The issue of transit of Turkmen gas to Europe has always remained at the theoretical level. Now, with serious problems brewing, it is possible that Europe will begin to look at many things from a different angle.



According to the Turkmen media, President of Turkmenistan Serdar Berdimuhamedov has been invited to Brussels. At a briefing at the Ministry of Foreign Affairs of Turkmenistan, the Ambassador of the European Union in Ashgabat, Beata Peksa, said that the agenda of the upcoming visit is broad and covers political consultations, energy security, education and youth cooperation. The only obstacle to the visit remains the choice of an appropriate date, taking into account the busy work schedule of the European leadership.



In February of this year, in an interview with Al-Arabiya TV channel, Chairman of the Halk Maslahaty Gurbanguly Berdimuhamedov stated that Turkmenistan is seriously and constructively approaching the implementation of the Trans-Caspian gas pipeline project, considering it as one of the key areas for ensuring energy security on the continent. "At the same time, it is necessary to resolve issues of an international legal nature, in particular the issue of the delimitation of the bottom of the Caspian Sea," he added. Gurbanguly Berdimuhamedov recalled that the Turkmen-Azerbaijani Working Group was established to work on this issue and expressed the hope that "its activities will yield significant practical results."



It should be recalled that in July 2025, Gurbanguly Berdimuhamedov paid a two-day visit to Azerbaijan at the invitation of President Ilham Aliyev. It was reported that one of the topics of the talks between the leaders of the two countries was the discussion of the development of energy cooperation, including the prospect of the Trans-Caspian gas pipeline.



Turkmenistan has repeatedly tried to export its gas without building an export pipeline - through a swap. In 2021, a swap agreement was signed between Azerbaijan, Turkmenistan and Iran on the supply of certain volumes of Turkmen gas to the Azerbaijani side. At the end of 2023, Ashgabat unilaterally withdrew from the agreement, expressing dissatisfaction with the price. 



Later, Turkmenistan agreed with the Turkish oil and gas company Botas on the transit of its gas through Iran under the swap scheme. According to the Turkmen media, Turkiye may purchase 300 billion cubic meters of Turkmen gas within twenty years. The war in the Middle East has called these plans into question.



Azerbaijan welcomes the cooperation between its neighbors. He firmly occupies his niche and is not afraid of competitors. He knows his capabilities and has a well-established infrastructure.

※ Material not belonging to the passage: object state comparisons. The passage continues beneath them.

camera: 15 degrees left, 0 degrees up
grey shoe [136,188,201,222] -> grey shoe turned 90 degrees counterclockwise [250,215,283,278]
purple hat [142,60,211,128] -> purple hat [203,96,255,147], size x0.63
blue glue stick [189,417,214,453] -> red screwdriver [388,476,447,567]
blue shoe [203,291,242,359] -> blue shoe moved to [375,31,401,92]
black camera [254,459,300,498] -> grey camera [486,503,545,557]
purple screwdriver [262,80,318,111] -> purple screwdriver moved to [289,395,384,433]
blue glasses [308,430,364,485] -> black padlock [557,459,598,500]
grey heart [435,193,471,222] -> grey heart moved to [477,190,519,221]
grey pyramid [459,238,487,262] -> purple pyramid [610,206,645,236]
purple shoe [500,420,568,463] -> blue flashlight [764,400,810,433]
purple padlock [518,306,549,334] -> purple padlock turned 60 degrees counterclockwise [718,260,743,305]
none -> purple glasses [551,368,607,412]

Reliability and stability are very important for partners to want to do business with you. From this point of view, it would be beneficial for Turkmenistan to invest in a new gas pipeline and export its resources to customers directly through the South Caucasus. Azerbaijan has established transit cooperation in the region, supported by good relations and mutual understanding. Georgia and Turkey have already declared their readiness to transit Turkmen gas through their territories.  



Oil and gas will always be relevant. Now is an opportune moment to force Europe to put aside its radically green energy protocols and start investing in its own energy security with greater pragmatism. And considering that the Trans-Caspian gas pipeline is even more talked about in the United States than in Europe, Ashgabat has a chance to involve the Americans in the project. We must not miss it.